I feel as if I've been holding my breath as I read this collection by Brian Griffin. These poems offer an antidote to poetry which glibly rejects the true nature of human brutality. The opening words alert us that Single Lens Reflex "is a book not of healing, but of witness. Not of solace, but of pain." These poems are genius in their unflinching focus into the face of violence, "a glimpse into raw, hard horror." The earnest reader will find these poems brutally visceral, the imagery gory but necessary in its excruciating clarity.

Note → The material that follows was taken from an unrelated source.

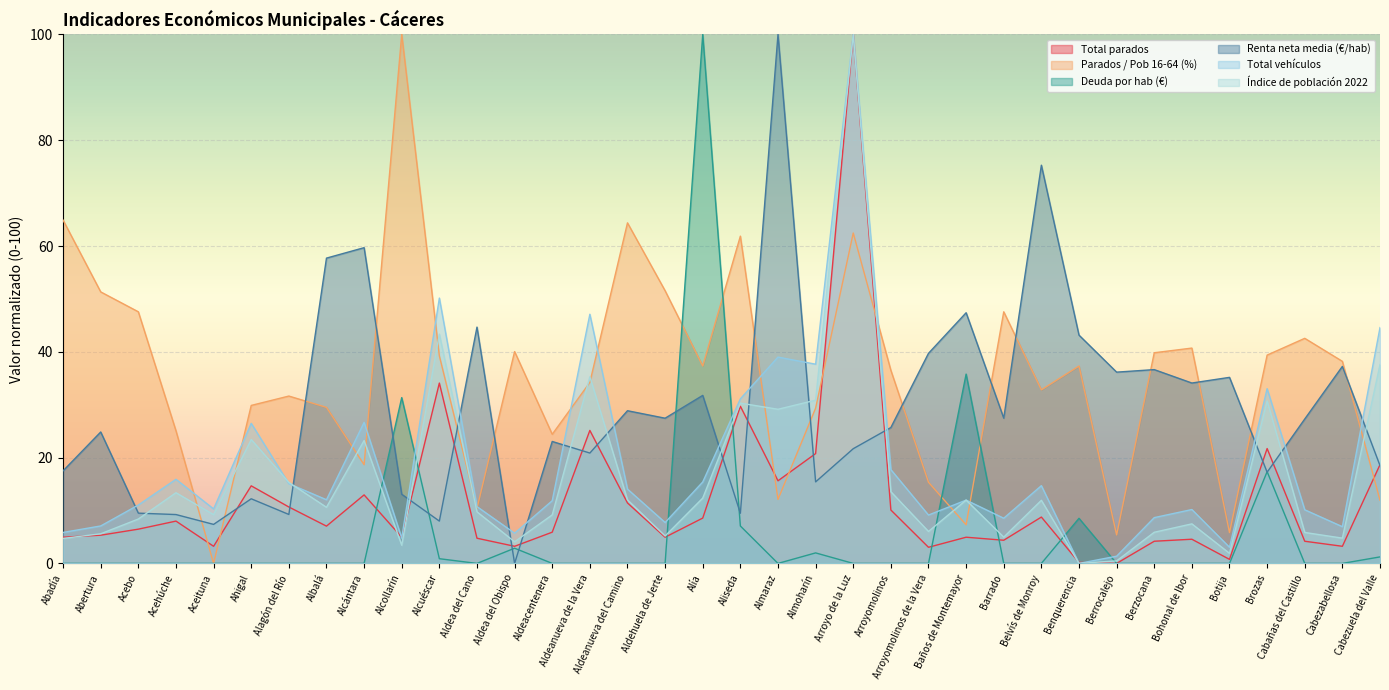

What position from the left is Alía?

18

Any hope here is a bit "meta," if readers consider the difficult emotional work Griffin has done for years to write these honest, incredibly well-crafted and even beautiful poems. We witness the repeated, awful nanoseconds of terror, as through a camera's shutter. But these violent snapshots feel eternal, like all powerful art. These are important American poems, and we should be grateful to Brian Griffin for never looking away. These poems are miracles of survival.